Breaking down research barriers in data-driven decision-making
ASU to play key role in $5M NSF multi-institutional research grant to create ‘knowledge graph’
Around the world, we face unprecedented challenges, from a constantly evolving COVID-19 pandemic to increasingly violent natural disasters to a warming climate.
The problems our society faces today cannot be tackled by scientists within one discipline alone, and a clear need exists for an open knowledge network that analyzes critical data and fosters cross-disciplinary scientific collaboration.
Wenwen Li, associate professor in Arizona State University's School of Geographical Sciences and Urban Planning, is part of a multidisciplinary team of researchers that received a $5 million grant from the National Science Foundation's Convergence Accelerator to create an open, cross-domain "knowledge graph" that will connect and link facts and knowledge in new ways that haven’t been accessible or usable before.
The knowledge graph will be able to incorporate and interpret multiple dimensions of data across disciplines and produce relevant, actionable insights necessary to inform important data-driven decisions.
“Building a domain knowledge graph is a critical step towards developing artificial general intelligence for future machines to reason like human beings,” said Li, co-principal investigator of the project, who specializes in smart cyberinfrastructure and geospatial big data analytics. “The IT giants, such as Google and Facebook, have developed enterprise-level knowledge graphs to better understand the world’s information to improve web search and product recommendation.”
Building a scientific knowledge graph that models research data is very challenging — data comes from different sources, are encoded in different formats, are large in size, and are often short of metadata. Additionally, much of the existing data are hidden in the deep web, making their discovery and reuse even more difficult.

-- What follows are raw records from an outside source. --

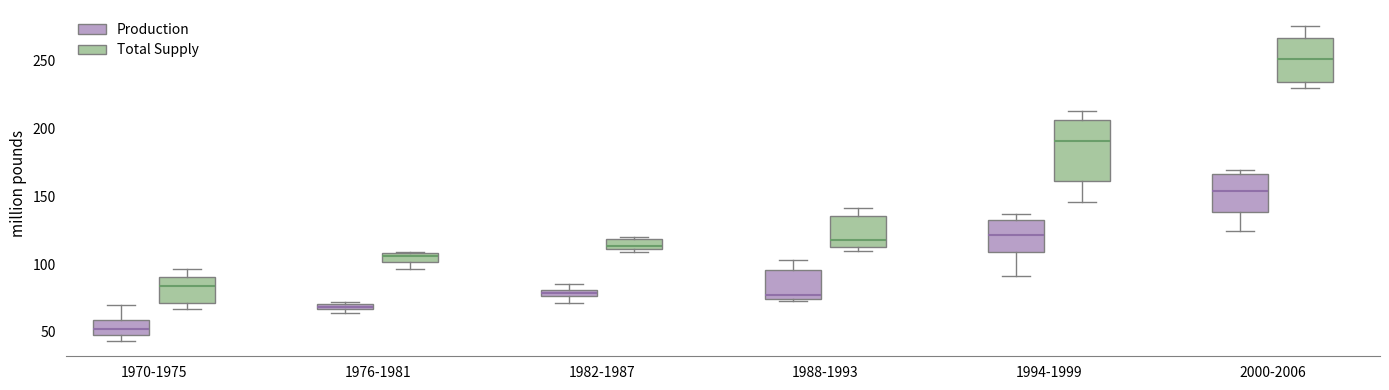

Which box is the tallest, from its lower edge to its upper edge?

1994-1999 (Total Supply)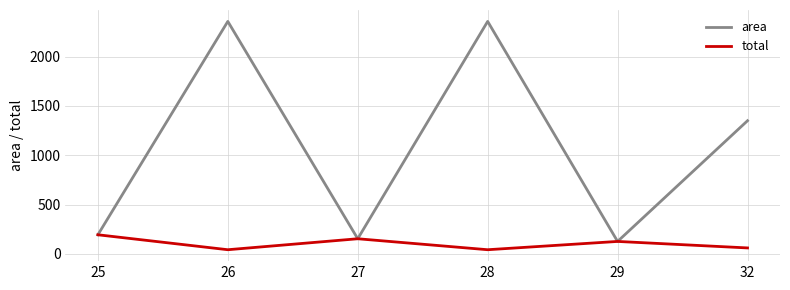

What is the spread (max minus min) of values at 26?

2315.4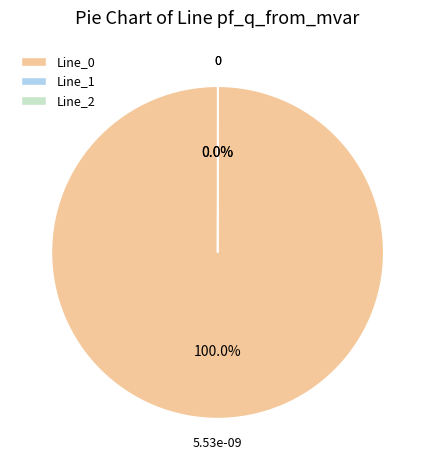

Is there a majority slice in this chart?

Yes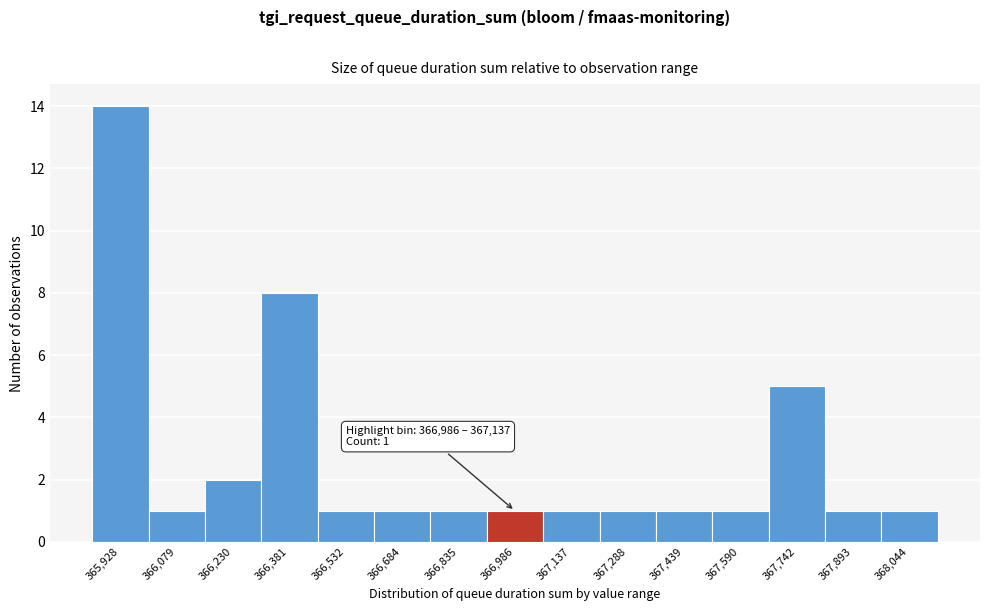

Reading left to right, what are all the values shown in this chart?

365,928=14	366,079=1	366,230=2	366,381=8	366,532=1	366,684=1	366,835=1	366,986=1	367,137=1	367,288=1	367,439=1	367,590=1	367,742=5	367,893=1	368,044=1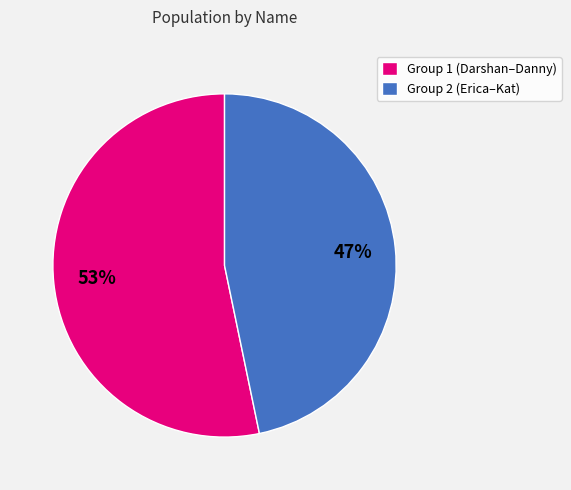

How many slices are in this pie chart?

2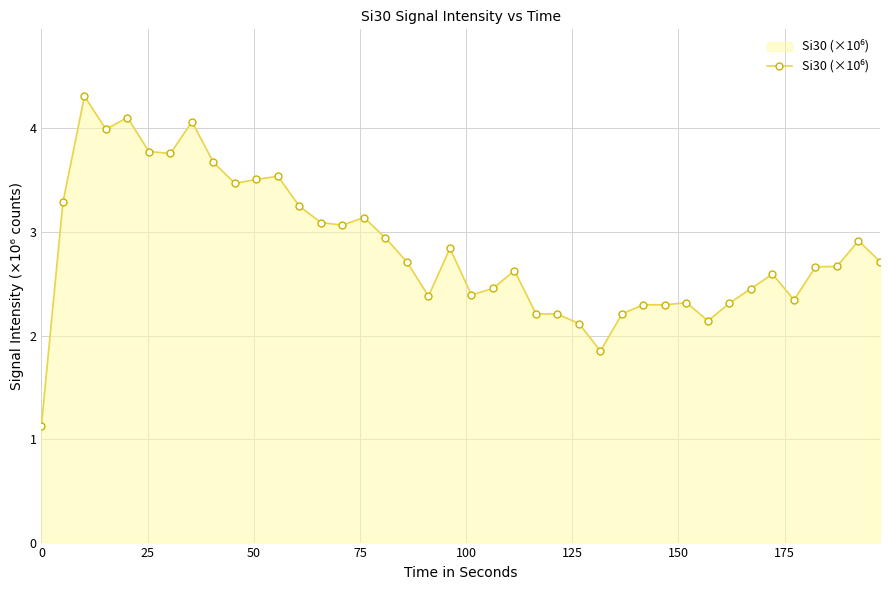

What is the sum of all values?

113.8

In the development of their knowledge graph, Li and her team, which is led by Krzysztof Janowicz of the University of California, Santa Barbara, aim to tackle these issues by developing novel AI and machine-learning techniques to discover, link, integrate, visualize and share the cross-domain data.
Tackling the ‘where’ problem
Critical to the research, the team will use "space" and "time" as the central themes to index and enrich scientific data, enabling the knowledge graph to incorporate geospatial analysis and better tackle the "where" problem often asked in environmental and social science research.

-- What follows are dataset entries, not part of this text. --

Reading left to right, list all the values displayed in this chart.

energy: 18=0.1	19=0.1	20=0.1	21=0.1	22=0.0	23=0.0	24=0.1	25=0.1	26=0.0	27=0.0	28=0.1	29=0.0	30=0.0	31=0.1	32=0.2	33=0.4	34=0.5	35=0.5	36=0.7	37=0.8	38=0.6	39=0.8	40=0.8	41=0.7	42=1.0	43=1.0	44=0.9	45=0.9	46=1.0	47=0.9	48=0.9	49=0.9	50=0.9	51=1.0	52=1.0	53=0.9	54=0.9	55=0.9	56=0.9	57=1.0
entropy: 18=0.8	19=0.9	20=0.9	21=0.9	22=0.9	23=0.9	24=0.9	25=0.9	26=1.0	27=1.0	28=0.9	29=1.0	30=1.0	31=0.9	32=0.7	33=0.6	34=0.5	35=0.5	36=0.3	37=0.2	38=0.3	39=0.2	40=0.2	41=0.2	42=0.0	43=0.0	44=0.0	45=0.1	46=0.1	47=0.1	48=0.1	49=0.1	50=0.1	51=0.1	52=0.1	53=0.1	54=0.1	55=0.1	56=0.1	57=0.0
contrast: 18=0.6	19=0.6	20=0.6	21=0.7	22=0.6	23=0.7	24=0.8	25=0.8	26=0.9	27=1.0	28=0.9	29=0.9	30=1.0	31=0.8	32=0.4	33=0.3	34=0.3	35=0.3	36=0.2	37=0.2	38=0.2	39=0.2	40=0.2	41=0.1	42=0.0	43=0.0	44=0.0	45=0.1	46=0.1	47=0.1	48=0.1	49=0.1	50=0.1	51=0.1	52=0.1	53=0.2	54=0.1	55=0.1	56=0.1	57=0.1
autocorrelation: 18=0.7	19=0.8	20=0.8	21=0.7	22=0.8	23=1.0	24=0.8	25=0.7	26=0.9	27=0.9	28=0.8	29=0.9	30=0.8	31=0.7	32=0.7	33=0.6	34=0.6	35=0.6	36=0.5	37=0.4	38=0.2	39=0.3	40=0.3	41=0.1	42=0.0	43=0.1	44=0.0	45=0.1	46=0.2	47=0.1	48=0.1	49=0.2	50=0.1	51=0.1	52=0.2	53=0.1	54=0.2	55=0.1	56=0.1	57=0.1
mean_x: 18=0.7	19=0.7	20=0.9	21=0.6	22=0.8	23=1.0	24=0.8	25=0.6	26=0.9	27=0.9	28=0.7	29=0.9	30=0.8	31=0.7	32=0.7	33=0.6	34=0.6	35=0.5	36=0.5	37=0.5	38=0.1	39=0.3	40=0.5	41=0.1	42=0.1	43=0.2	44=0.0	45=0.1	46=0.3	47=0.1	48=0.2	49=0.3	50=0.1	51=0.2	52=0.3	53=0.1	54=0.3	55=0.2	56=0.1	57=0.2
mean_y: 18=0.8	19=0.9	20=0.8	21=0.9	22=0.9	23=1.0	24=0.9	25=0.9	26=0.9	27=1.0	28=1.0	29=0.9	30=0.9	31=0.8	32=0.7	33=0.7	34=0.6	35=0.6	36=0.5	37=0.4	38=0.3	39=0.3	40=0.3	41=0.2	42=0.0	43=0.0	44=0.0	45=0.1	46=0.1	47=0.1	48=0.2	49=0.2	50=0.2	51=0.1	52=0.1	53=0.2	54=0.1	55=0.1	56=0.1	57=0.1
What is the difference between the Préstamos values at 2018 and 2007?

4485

They’ve named their resultant knowledge graph, "KnowWhereGraph."
“By building the KnowWhereGraph, our research will connect and link the data and knowledge dots across disciplines, making them easily discoverable, understandable, usable, replicable and highly interconnected,” Li said. “This work will break the communication and research barriers across traditional science boundaries and accelerate the scientific discovery process in a novel way.”
Besides creating novel research, the team’s goal is also to develop a set of open source products, including the graph query and visualization tools and geoenrichment services to foster their widespread usage and commercialization.
Collaborative geospatial research
The KnowWhereGraph project is one of nine projects that were selected by the NSF Convergence Accelerator out of a Phase I cohort of more than 40 highly competitive teams that were all focused on high-impact societal solutions.
The project represents a cross-sector collaboration consisting of several universities: University of California, Santa Barbara; Arizona State University; Kansas State University; Michigan State University; and the University of Southern California; industry partners Esri, Oliver Wyman, Hydronos Labs, LLC, IN1OT; Direct Relief as an NGO; and the U.S Geological Survey and the U.S. Department of Agriculture representing the government.
“I am very excited about this project, not only because the important research that we are conducting will bring potentially significant societal benefits and changes, but also because of the opportunity to work in such an amazing team,” Li said. “I have known these superb scholars for years for their outstanding work, and I am so glad that we now have the opportunity to build a strong collaborative research network to conduct convergence research and promote data science together.”